M booked the tickets online and we travel together to Jeonju on a pleasant Sunday afternoon to watch the show.  The sets are impressive, the costumes are colourful and detailed, the choreography is energetic and the singing is mesmerising.  Overall, the show is extremely engaging and well-performed.  Just over two hours later, I’m satisfied that I’ve had my musical fix to last me at least a few weeks and we’re soon on our way to meet Catfish in downtown Jeonju for an hour or two of shopping – especially shoe shopping.

Happy Birthday, Buddha (10 May)

Today is Buddha’s birthday and a public holiday in the ROK.  Since Buddhism is a fairly dominant religion here, there are guaranteed to be celebrations taking place at the various temples.  One of the closest major temples to Gunsan is Geumsansa where I did a temple stay in mid-February.  I meet Catfish, M and NZ1’s wife at E-mart at 10:00am and we head to Geumsansa for the day.
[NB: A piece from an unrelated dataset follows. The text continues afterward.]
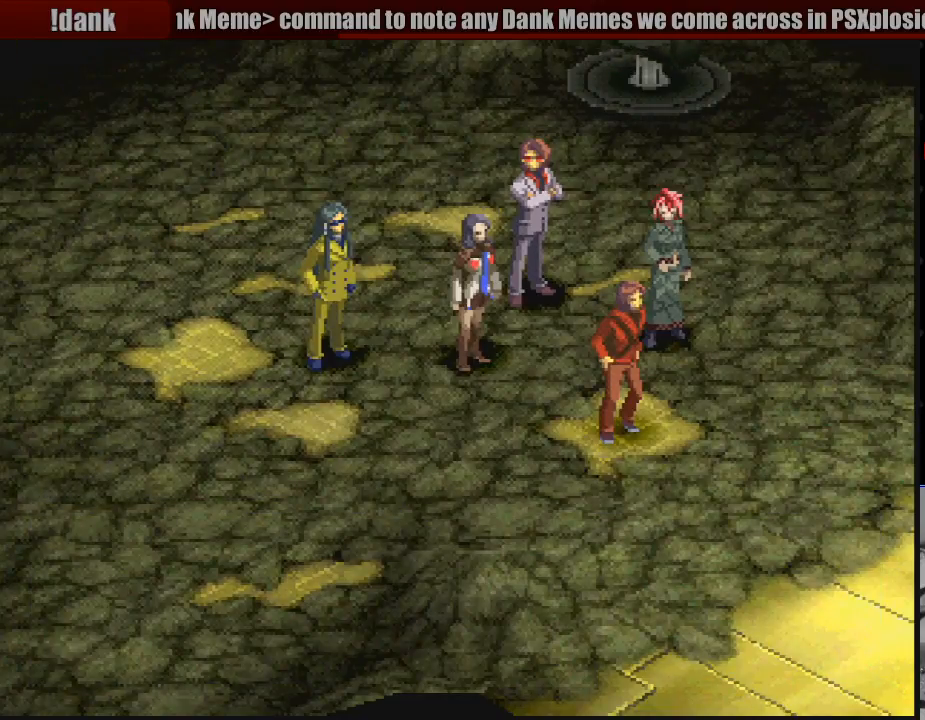
{"buttons": [], "events": []}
Disappointments and Creepy Men

Unfortunately, the temple is busy but rather disappointing.  There are hundreds of people and the temple has been decorated with many lotus lanterns but, if you’re not Buddhist, there’s little in which to participate at the festival.  Consequently, we take a quick walk around the grounds, take several photos and decide it’s time for lunch.  A brief moment of entertainment arises when an ajeossi strikes up a conversation with Catfish.  She manages to answer all of his questions in Korean and proceeds to do a happy dance to celebrate after the man walks away.  While I film the dance, he decides to return for a photo with the pretty blonde Migook (American) – creepy photos that he also asks us to take using his phone.  We don’t even want to know what happened to those photos….  Kudos to Catfish for still managing to smile and pose with this creep!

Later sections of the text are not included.